**What to produce**
Report each line of the data that contains the string "Dưỡng", copying every such line in full. Matches must agree in case.

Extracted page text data
▼▼▼
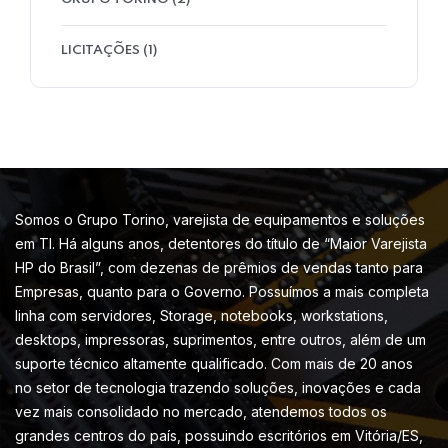
LICITAÇÕES
(1)
Somos o Grupo Torino, varejista de equipamentos e soluções
em TI. Há alguns anos, detentores do título de “Maior Varejista
HP do Brasil”, com dezenas de prêmios de vendas tanto para
Empresas, quanto para o Governo. Possuímos a mais completa
linha com servidores, Storage, notebooks, workstations,
desktops, impressoras, suprimentos, entre outros, além de um
suporte técnico altamente qualificado. Com mais de 20 anos
no setor de tecnologia trazendo soluções, inovações e cada
vez mais consolidado no mercado, atendemos todos os
grandes centros do país, possuindo escritórios em Vitória/ES,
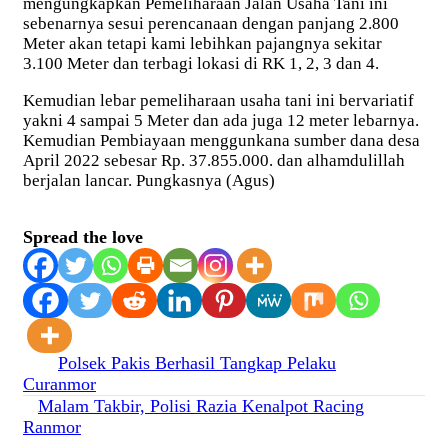
mengungkapkan Pemeliharaan Jalan Usaha Tani ini
sebenarnya sesui perencanaan dengan panjang 2.800
Meter akan tetapi kami lebihkan pajangnya sekitar
3.100 Meter dan terbagi lokasi di RK 1, 2, 3 dan 4.
Kemudian lebar pemeliharaan usaha tani ini bervariatif
yakni 4 sampai 5 Meter dan ada juga 12 meter lebarnya.
Kemudian Pembiayaan menggunkana sumber dana desa
April 2022 sebesar Rp. 37.855.000. dan alhamdulillah
berjalan lancar. Pungkasnya (Agus)
Spread the love
Navigasi
Polsek Pakis Berhasil Tangkap Pelaku
Curanmor
pos
Malam Takbir, Polisi Razia Kenalpot Racing
Ranmor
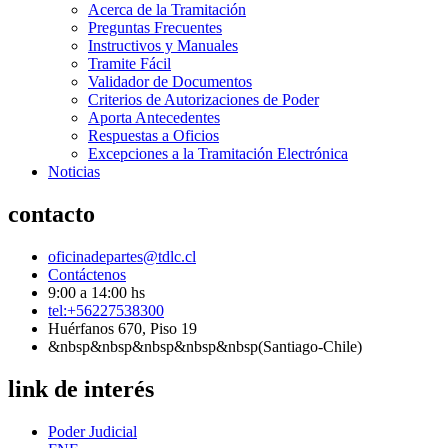
Acerca de la Tramitación
Preguntas Frecuentes
Instructivos y Manuales
Tramite Fácil
Validador de Documentos
Criterios de Autorizaciones de Poder
Aporta Antecedentes
Respuestas a Oficios
Excepciones a la Tramitación Electrónica
Noticias
contacto
oficinadepartes@tdlc.cl
Contáctenos
9:00 a 14:00 hs
tel:+56227538300
Huérfanos 670, Piso 19
&nbsp&nbsp&nbsp&nbsp&nbsp(Santiago-Chile)
link de interés
Poder Judicial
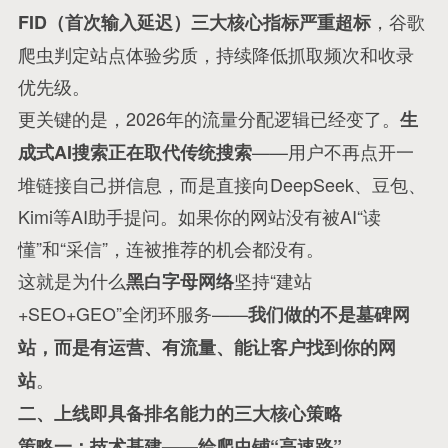
，谷歌
FID（首次输入延迟）三大核心指标严重超标
爬虫判定站点体验劣质，持续降低抓取频次和收录
优先级
。
更关键的是，2026年的流量分配逻辑已经变了。
生
——用户不再点开一
成式AI搜索正在取代传统搜索
堆链接自己拼信息，而是直接向DeepSeek、豆包、
Kimi等AI助手提问
。如果你的网站没有被AI“读
懂”和“采信”，连被推荐的机会都没有
。
这就是为什么
坚持“建站
黑白字母网络
+SEO+GEO”全闭环服务——
我们做的不是墓碑网
站，而是有运营、有流量、能让客户找到你的网
。
站
二、上线即具备排名能力的三大核心策略
策略一：技术基建——给爬虫铺“高速路”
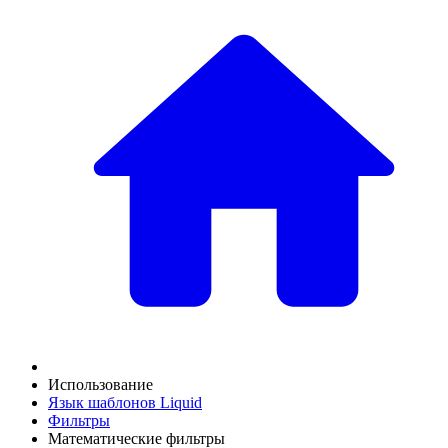
Использование
Язык шаблонов Liquid
Фильтры
Математические фильтры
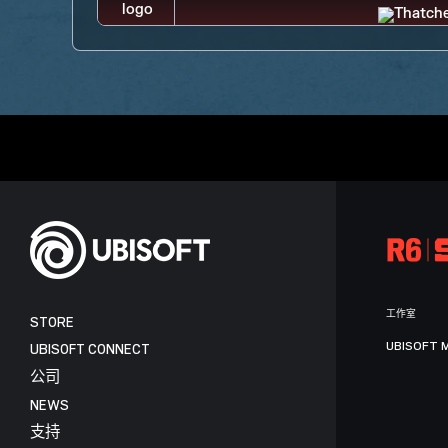
工作室
STORE
UBISOFT 
UBISOFT CONNECT
公司
NEWS
支持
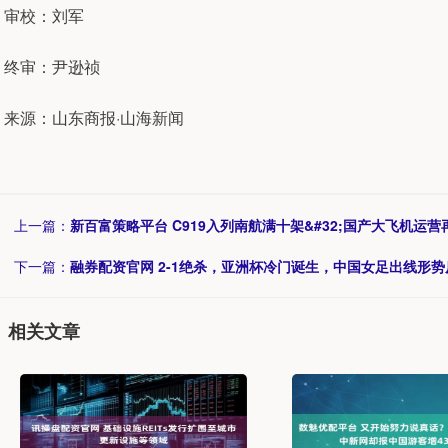
审校：刘军
终审：尹逊祯
来源：山东商报·山海新闻
上一篇：
新百富策略平台 C919入列南航满十架&#32;国产大飞机运营
下一篇：
融券配资官网 2-1绝杀，亚洲杯冷门诞生，中国女足出线形势
相关文章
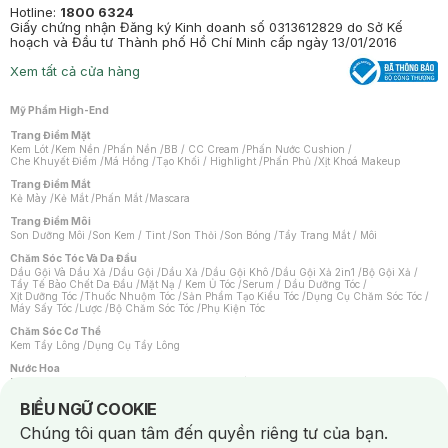
Hotline:
1800 6324
Giấy chứng nhận Đăng ký Kinh doanh số 0313612829 do Sở Kế
hoạch và Đầu tư Thành phố Hồ Chí Minh cấp ngày 13/01/2016
Xem tất cả cửa hàng
Mỹ Phẩm High-End
Trang Điểm Mặt
Kem Lót
/
Kem Nền
/
Phấn Nền
/
BB / CC Cream
/
Phấn Nước Cushion
/
Che Khuyết Điểm
/
Má Hồng
/
Tạo Khối / Highlight
/
Phấn Phủ
/
Xịt Khoá Makeup
Trang Điểm Mắt
Kẻ Mày
/
Kẻ Mắt
/
Phấn Mắt
/
Mascara
Trang Điểm Môi
Son Dưỡng Môi
/
Son Kem / Tint
/
Son Thỏi
/
Son Bóng
/
Tẩy Trang Mắt / Môi
Chăm Sóc Tóc Và Da Đầu
Dầu Gội Và Dầu Xả
/
Dầu Gội
/
Dầu Xả
/
Dầu Gội Khô
/
Dầu Gội Xả 2in1
/
Bộ Gội Xả
/
Tẩy Tế Bào Chết Da Đầu
/
Mặt Nạ / Kem Ủ Tóc
/
Serum / Dầu Dưỡng Tóc
/
Xịt Dưỡng Tóc
/
Thuốc Nhuộm Tóc
/
Sản Phẩm Tạo Kiểu Tóc
/
Dụng Cụ Chăm Sóc Tóc
/
Máy Sấy Tóc
/
Lược
/
Bộ Chăm Sóc Tóc
/
Phụ Kiện Tóc
Chăm Sóc Cơ Thể
Kem Tẩy Lông
/
Dụng Cụ Tẩy Lông
Nước Hoa
Nước Hoa Nữ
/
Nước Hoa Nam
/
Nước Hoa Cao Cấp
/
Xịt Thơm Toàn Thân
/
Nước Hoa Vùng Kín
Notice about cookies usage
BIỂU NGỮ COOKIE
Chăm Sóc Cá Nhân
Chúng tôi quan tâm đến quyền riêng tư của bạn.
Chống Muỗi
/
Khẩu Trang
/
Máy Massage
/
Mặt Nạ Xông Hơi
/
Nước Rửa Tay
/
Sản Phẩm Chăm Sóc Khác
/
Bàn Chải Đánh Răng
/
Bàn Chải Điện
/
▲▲▲
**Solution**
Son Dưỡng Môi
Serum / Dầu Dưỡng Tóc
Xịt Dưỡng Tóc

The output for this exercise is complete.